Stored items:
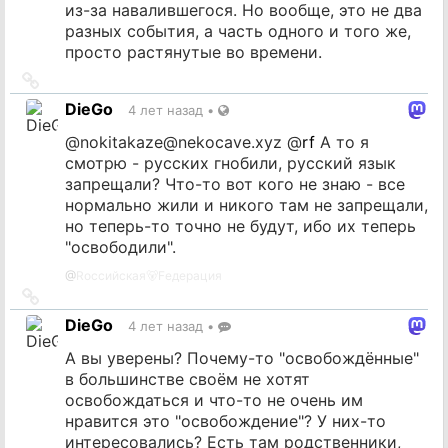
из-за навалившегося. Но вообще, это не два
разных события, а часть одного и того же,
просто растянутые во времени.
Ссылка
на
DieGo
4 лет назад
•
источник
@
nokitakaze@nekocave.xyz
@
rf
А то я
смотрю - русских гнобили, русский язык
запрещали? Что-то вот кого не знаю - все
нормально жили и никого там не запрещали,
но теперь-то точно не будут, ибо их теперь
"освободили".
@
Rоссийская🐻Fедерация
Ссылка
на
DieGo
4 лет назад
•
источник
А вы уверены? Почему-то "освобождённые"
в большинстве своём не хотят
освобождаться и что-то не очень им
нравится это "освобождение"? У них-то
интересовались? Есть там родственники,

> PROBLEM DETAILS
Would you write each entry out again exactly, omitting the images?

> EXERCISE ANSWER
из-за навалившегося. Но вообще, это не два
разных события, а часть одного и того же,
просто растянутые во времени.
Ссылка
на
DieGo
4 лет назад
•
источник
@
nokitakaze@nekocave.xyz
@
rf
А то я
смотрю - русских гнобили, русский язык
запрещали? Что-то вот кого не знаю - все
нормально жили и никого там не запрещали,
но теперь-то точно не будут, ибо их теперь
"освободили".
@
Rоссийская🐻Fедерация
Ссылка
на
DieGo
4 лет назад
•
источник
А вы уверены? Почему-то "освобождённые"
в большинстве своём не хотят
освобождаться и что-то не очень им
нравится это "освобождение"? У них-то
интересовались? Есть там родственники,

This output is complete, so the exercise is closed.